De gevorderde rente over de hoofdsom kan worden toegewezen met ingang van de datum van dagvaarding, omdat niet gesteld is vanaf welke datum [gedaagde] in verzuim is gekomen. [gedaagde] heeft geen afzonderlijk verweer gevoerd tegen de wettelijke rente en de kantonrechter oordeelt dan ook dat [gedaagde] gehouden is tot betaling van de wettelijke rente over de hoofdsom van € 238,53 vanaf 28 april 2021, de dag van de dagvaarding, tot aan de dag van algehele voldoening.
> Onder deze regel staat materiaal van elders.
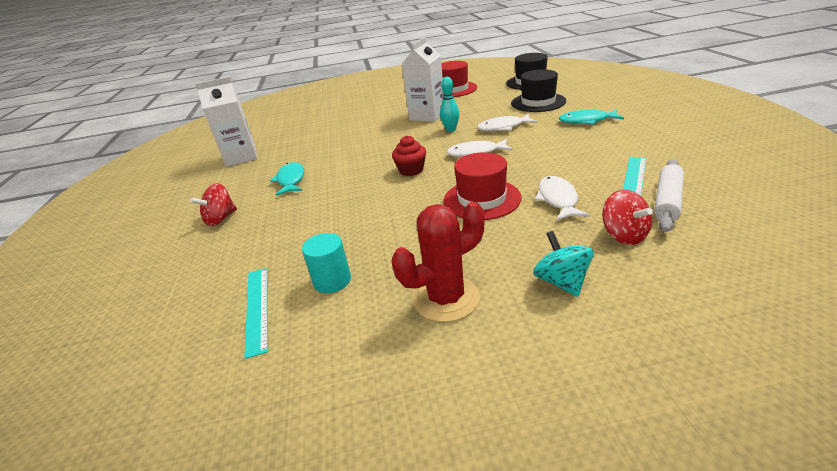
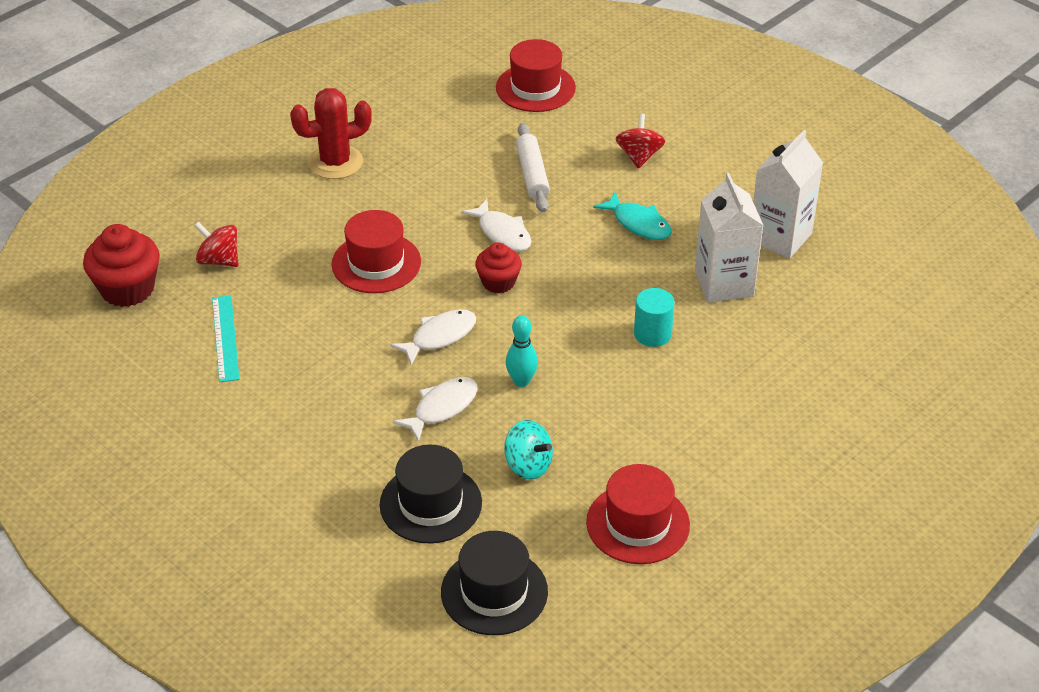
camera: 140 degrees right, 10 degrees up
turquoise ruler [244,268,268,359] -> none
turquoise cylinder [302,233,351,293] -> turquoise cylinder moved to [634,288,675,347]
red cactus [391,202,484,322] -> red cactus turned 45 degrees clockwise [290,88,372,179]
white carton [402,37,444,122] -> white carton moved to [695,173,764,303]
turquoise spinning top [533,231,594,297] -> turquoise spinning top moved to [504,420,553,480]
white fish [535,176,590,221] -> white fish moved to [461,199,531,252]
turquoise fish [559,109,624,125] -> none
white rolling pin [654,159,684,232] -> white rolling pin moved to [516,123,550,212]
none -> red cupcake [83,224,160,307]
none -> red hat [496,39,576,112]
Buitengerechtelijke incassokosten
4.6.
[eiseres] maakt aanspraak op een bedrag van € 51,21 aan buitengerechtelijke incassokosten. De kantonrechter stelt vast dat het Besluit vergoeding voor buitengerechtelijke incassokosten (hierna: het Besluit) van toepassing is nu het verzuim na 1 juli 2012 is ingetreden. [eiseres] heeft aan [gedaagde] een aanmaning gestuurd die voldoet aan de eisen van artikel 6:96 lid 6 BW. De kantonrechter zal de vergoeding toewijzen tot het wettelijke tarief dat aansluit bij de toewijsbaar geoordeelde hoofdsom, wat neerkomt op een bedrag van € 40,00.
Proceskosten
4.7.
Nu partijen over en weer in het gelijk en het ongelijk zijn gesteld, ziet de kantonrechter aanleiding om de proceskoten te compenseren, in die zin dat iedere partij zijn eigen kosten betaalt.

5.De beslissing

De kantonrechter
5.1.
veroordeelt [gedaagde] om tegen behoorlijk bewijs van kwijting aan [eiseres] te betalen een bedrag van € 238,52, te vermeerderen met de wettelijke rente vanaf 28 april 2021 tot aan de dag van algehele voldoening,
5.2.
veroordeelt [gedaagde] om tegen behoorlijk bewijs van kwijting aan [eiseres] te betalen een bedrag van € 40,00 aan buitengerechtelijke incassokosten,
5.3.
verklaart dit vonnis tot zover uitvoerbaar bij voorraad,
5.4.
compenseert de proceskosten in die zin dat iedere partij de eigen kosten draagt,
5.5.
wijst af hetgeen meer of anders is gevorderd.
Dit vonnis is gewezen door mr. U. van Houten, kantonrechter, en in het openbaar uitgesproken op 17 augustus 2021.